Work required:
Find the word "KiCad" in the data, then copy each line where it is found.

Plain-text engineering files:
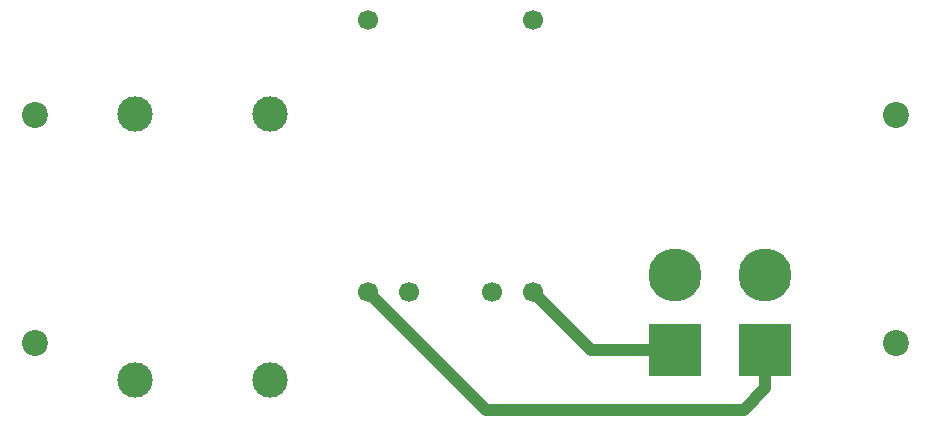
<source format=gbr>
G04 #@! TF.GenerationSoftware,KiCad,Pcbnew,(5.1.5-0-10_14)*
G04 #@! TF.CreationDate,2020-06-18T21:13:27+02:00*
G04 #@! TF.ProjectId,accu,61636375-2e6b-4696-9361-645f70636258,rev?*
G04 #@! TF.SameCoordinates,Original*
G04 #@! TF.FileFunction,Copper,L2,Bot*
G04 #@! TF.FilePolarity,Positive*
%FSLAX46Y46*%
G04 Gerber Fmt 4.6, Leading zero omitted, Abs format (unit mm)*
G04 Created by KiCad (PCBNEW (5.1.5-0-10_14)) date 2020-06-18 21:13:27*
%MOMM*%
%LPD*%
G04 APERTURE LIST*
%ADD10C,2.200000*%
%ADD11C,3.000000*%
%ADD12C,4.500880*%
%ADD13R,4.500880X4.500880*%
%ADD14C,1.700000*%
%ADD15C,1.000000*%
G04 APERTURE END LIST*
D10*
X9300000Y-10600000D03*
X9300000Y-29900000D03*
X82200000Y-29900000D03*
X82200000Y-10600000D03*
D11*
X17780000Y-33020000D03*
X17780000Y-10520000D03*
X29210000Y-10520000D03*
X29210000Y-33020000D03*
D12*
X63500000Y-24130000D03*
D13*
X63500000Y-30480000D03*
D12*
X71120000Y-24130000D03*
D13*
X71120000Y-30480000D03*
D14*
X51450000Y-25560001D03*
X47950000Y-25560001D03*
X40950000Y-25560001D03*
X37450000Y-25560001D03*
X37450000Y-2560001D03*
X51450000Y-2560001D03*
D15*
X56369999Y-30480000D02*
X63500000Y-30480000D01*
X51450000Y-25560001D02*
X56369999Y-30480000D01*
X37450000Y-25560001D02*
X47449999Y-35560000D01*
X69290440Y-35560000D02*
X71120000Y-33730440D01*
X71120000Y-33730440D02*
X71120000Y-30480000D01*
X47449999Y-35560000D02*
X69290440Y-35560000D01*
M02*

</source>
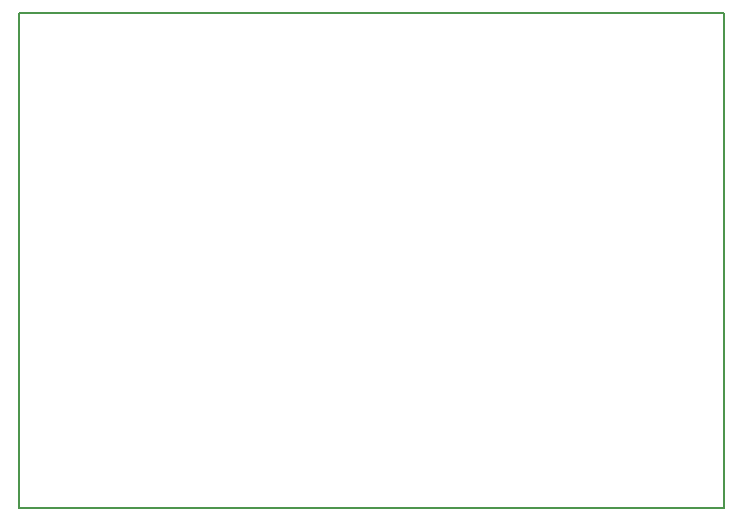
<source format=gbr>
G04 #@! TF.FileFunction,Profile,NP*
%FSLAX46Y46*%
G04 Gerber Fmt 4.6, Leading zero omitted, Abs format (unit mm)*
G04 Created by KiCad (PCBNEW 4.0.7) date Sunday, September 23, 2018 'PMt' 01:21:38 PM*
%MOMM*%
%LPD*%
G01*
G04 APERTURE LIST*
%ADD10C,0.100000*%
%ADD11C,0.150000*%
G04 APERTURE END LIST*
D10*
D11*
X91440000Y-111760000D02*
X151130000Y-111760000D01*
X91440000Y-69850000D02*
X151130000Y-69850000D01*
X151130000Y-69850000D02*
X151130000Y-111760000D01*
X91440000Y-111760000D02*
X91440000Y-69850000D01*
M02*

</source>
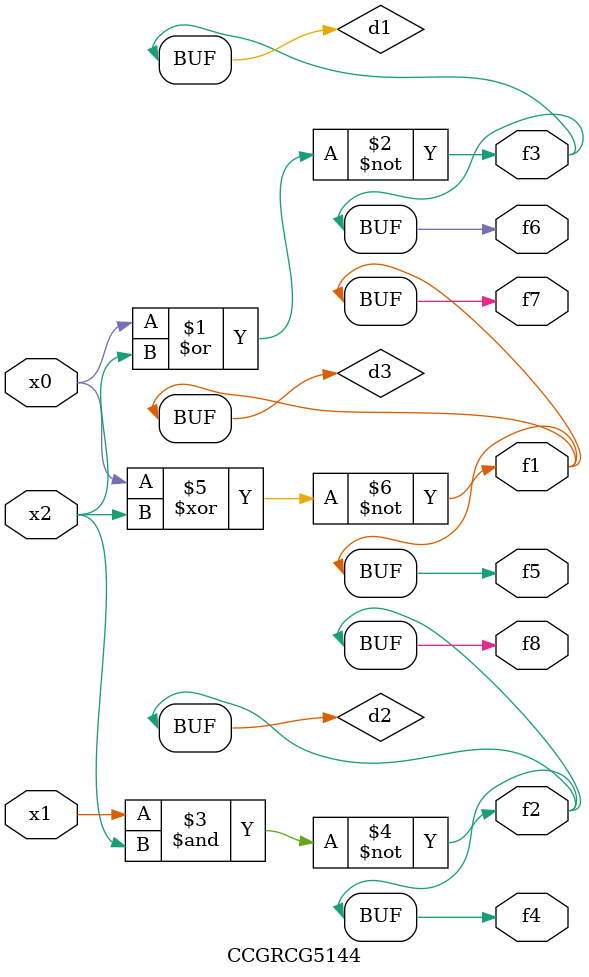
<source format=v>
module CCGRCG5144(
	input x0, x1, x2,
	output f1, f2, f3, f4, f5, f6, f7, f8
);

	wire d1, d2, d3;

	nor (d1, x0, x2);
	nand (d2, x1, x2);
	xnor (d3, x0, x2);
	assign f1 = d3;
	assign f2 = d2;
	assign f3 = d1;
	assign f4 = d2;
	assign f5 = d3;
	assign f6 = d1;
	assign f7 = d3;
	assign f8 = d2;
endmodule

</source>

Task response:
G04 #@! TF.GenerationSoftware,KiCad,Pcbnew,(5.1.5-0-10_14)*
G04 Created by KiCad (PCBNEW (5.1.5-0-10_14)) date 2020-06-18 21:13:27*
G04 Created by KiCad (PCBNEW 4.0.7) date Sunday, September 23, 2018 'PMt' 01:21:38 PM*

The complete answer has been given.